DESCRIPTION OF THE TASK:
Once you find the line with "Допускается использование, воспроизведение" in the entries below, return exactly every line from it through the line with "- [Скорость отклика](#low-latency)".

[Stored data entries]

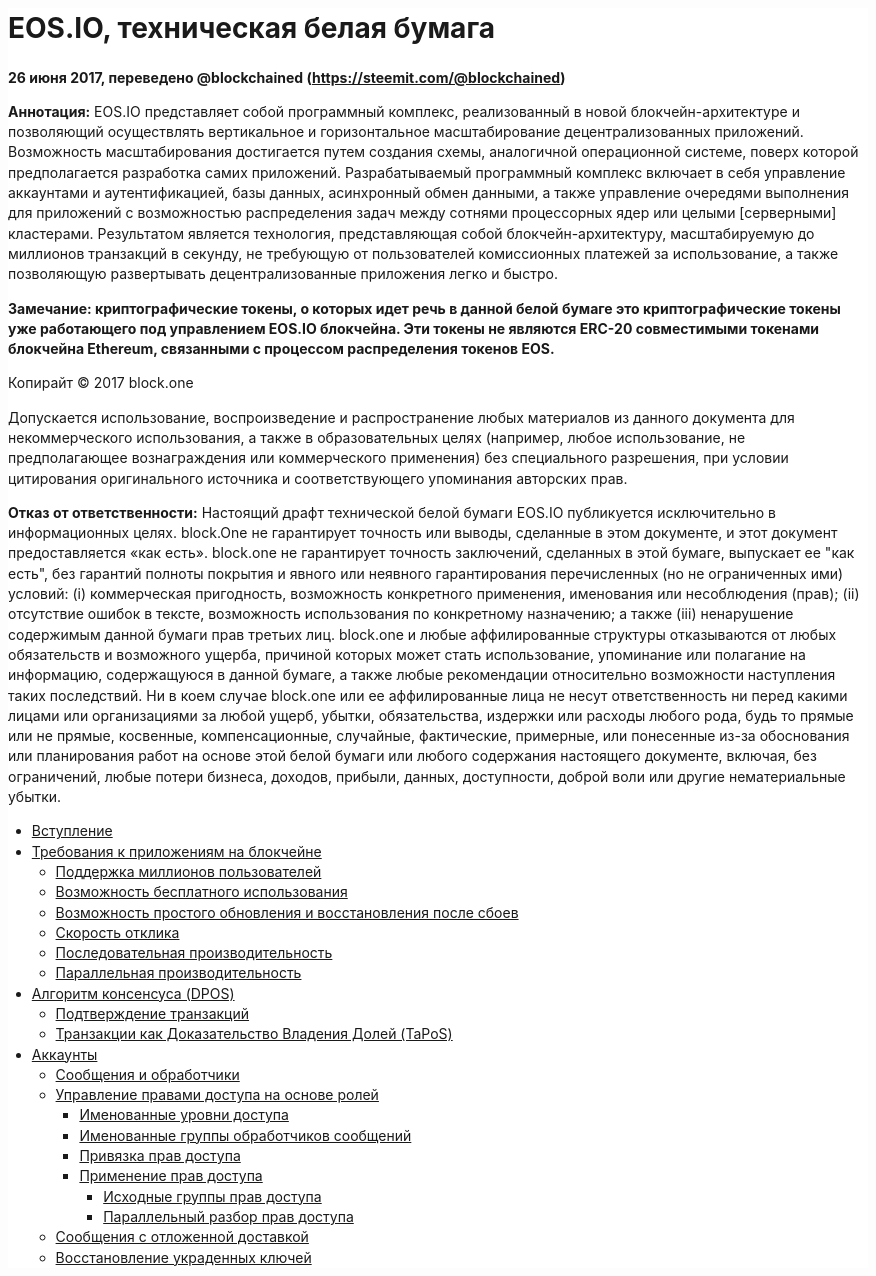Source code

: # EOS.IO, техническая белая бумага

**26 июня 2017, переведено @blockchained (https://steemit.com/@blockchained)**

**Аннотация:** EOS.IO представляет собой программный комплекс, реализованный в новой блокчейн-архитектуре и позволяющий осуществлять вертикальное и горизонтальное масштабирование децентрализованных приложений. Возможность масштабирования достигается путем создания схемы, аналогичной операционной системе, поверх которой предполагается разработка самих приложений. Разрабатываемый программный комплекс включает в себя управление аккаунтами и аутентификацией, базы данных, асинхронный обмен данными, а также управление очередями выполнения для приложений с возможностью распределения задач между сотнями процессорных ядер или целыми [серверными] кластерами. Результатом является технология, представляющая собой блокчейн-архитектуру, масштабируемую до миллионов транзакций в секунду, не требующую от пользователей комиссионных платежей за использование, а также позволяющую развертывать децентрализованные приложения легко и быстро.

**Замечание: криптографические токены, о которых идет речь в данной белой бумаге это криптографические токены уже работающего под управлением EOS.IO блокчейна. Эти токены не являются ERC-20 совместимыми токенами блокчейна Ethereum, связанными с процессом распределения токенов EOS.**

Копирайт © 2017 block.one

Допускается использование, воспроизведение и распространение любых материалов из данного документа для некоммерческого использования, а также в образовательных целях (например, любое использование, не предполагающее вознаграждения или коммерческого применения) без специального разрешения, при условии цитирования оригинального источника и соответствующего упоминания авторских прав.

**Отказ от ответственности:** Настоящий драфт технической белой бумаги EOS.IO публикуется исключительно в информационных целях. block.One не гарантирует точность или выводы, сделанные в этом документе, и этот документ предоставляется «как есть». block.one не гарантирует точность заключений, сделанных в этой бумаге, выпускает ее "как есть", без гарантий полноты покрытия и явного или неявного гарантирования перечисленных (но не ограниченных ими) условий: (i) коммерческая пригодность, возможность конкретного применения, именования или несоблюдения (прав); (ii) отсутствие ошибок в тексте, возможность использования по конкретному назначению; а также (iii) ненарушение содержимым данной бумаги прав третьих лиц. block.one и любые аффилированные структуры отказываются от любых обязательств и возможного ущерба, причиной которых может стать использование, упоминание или полагание на информацию, содержащуюся в данной бумаге, а также любые рекомендации относительно возможности наступления таких последствий. Ни в коем случае block.one или ее аффилированные лица не несут ответственность ни перед какими лицами или организациями за любой ущерб, убытки, обязательства, издержки или расходы любого рода, будь то прямые или не прямые, косвенные, компенсационные, случайные, фактические, примерные, или понесенные из-за обоснования или планирования работ на основе этой белой бумаги или любого содержания настоящего документе, включая, без ограничений, любые потери бизнеса, доходов, прибыли, данных, доступности, доброй воли или другие нематериальные убытки.

- [Вступление](#background)
- [Требования к приложениям на блокчейне](#requirements-for-blockchain-applications) 
  - [Поддержка миллионов пользователей](#support-millions-of-users)
  - [Возможность бесплатного использования](#free-usage)
  - [Возможность простого обновления и восстановления после сбоев](#easy-upgrades-and-bug-recovery)
  - [Скорость отклика](#low-latency)
  - [Последовательная производительность](#sequential-performance)
  - [Параллельная производительность](#parallel-performance)
- [Алгоритм консенсуса (DPOS)](#consensus-algorithm--dpos-) 
  - [Подтверждение транзакций](#transaction-confirmation)
  - [Транзакции как Доказательство Владения Долей (TaPoS)](#transaction-as-proof-of-stake--tapos-)
- [Аккаунты](#accounts) 
  - [Сообщения и обработчики](#messages---handlers)
  - [Управление правами доступа на основе ролей](#role-based-permission-management) 
    - [Именованные уровни доступа](#named-permission-levels)
    - [Именованные группы обработчиков сообщений](#named-message-handler-groups)
    - [Привязка прав доступа](#permission-mapping)
    - [Применение прав доступа](#evaluating-permissions) 
      - [Исходные группы прав доступа](#default-permission-groups)
      - [Параллельный разбор прав доступа](#parallel-evaluation-of-permissions)
  - [Сообщения с отложенной доставкой](#messages-with-mandatory-delay)
  - [Восстановление украденных ключей](#recovery-from-stolen-keys)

ANSWER TO THIS TASK:
Допускается использование, воспроизведение и распространение любых материалов из данного документа для некоммерческого использования, а также в образовательных целях (например, любое использование, не предполагающее вознаграждения или коммерческого применения) без специального разрешения, при условии цитирования оригинального источника и соответствующего упоминания авторских прав.

**Отказ от ответственности:** Настоящий драфт технической белой бумаги EOS.IO публикуется исключительно в информационных целях. block.One не гарантирует точность или выводы, сделанные в этом документе, и этот документ предоставляется «как есть». block.one не гарантирует точность заключений, сделанных в этой бумаге, выпускает ее "как есть", без гарантий полноты покрытия и явного или неявного гарантирования перечисленных (но не ограниченных ими) условий: (i) коммерческая пригодность, возможность конкретного применения, именования или несоблюдения (прав); (ii) отсутствие ошибок в тексте, возможность использования по конкретному назначению; а также (iii) ненарушение содержимым данной бумаги прав третьих лиц. block.one и любые аффилированные структуры отказываются от любых обязательств и возможного ущерба, причиной которых может стать использование, упоминание или полагание на информацию, содержащуюся в данной бумаге, а также любые рекомендации относительно возможности наступления таких последствий. Ни в коем случае block.one или ее аффилированные лица не несут ответственность ни перед какими лицами или организациями за любой ущерб, убытки, обязательства, издержки или расходы любого рода, будь то прямые или не прямые, косвенные, компенсационные, случайные, фактические, примерные, или понесенные из-за обоснования или планирования работ на основе этой белой бумаги или любого содержания настоящего документе, включая, без ограничений, любые потери бизнеса, доходов, прибыли, данных, доступности, доброй воли или другие нематериальные убытки.

- [Вступление](#background)
- [Требования к приложениям на блокчейне](#requirements-for-blockchain-applications) 
  - [Поддержка миллионов пользователей](#support-millions-of-users)
  - [Возможность бесплатного использования](#free-usage)
  - [Возможность простого обновления и восстановления после сбоев](#easy-upgrades-and-bug-recovery)
  - [Скорость отклика](#low-latency)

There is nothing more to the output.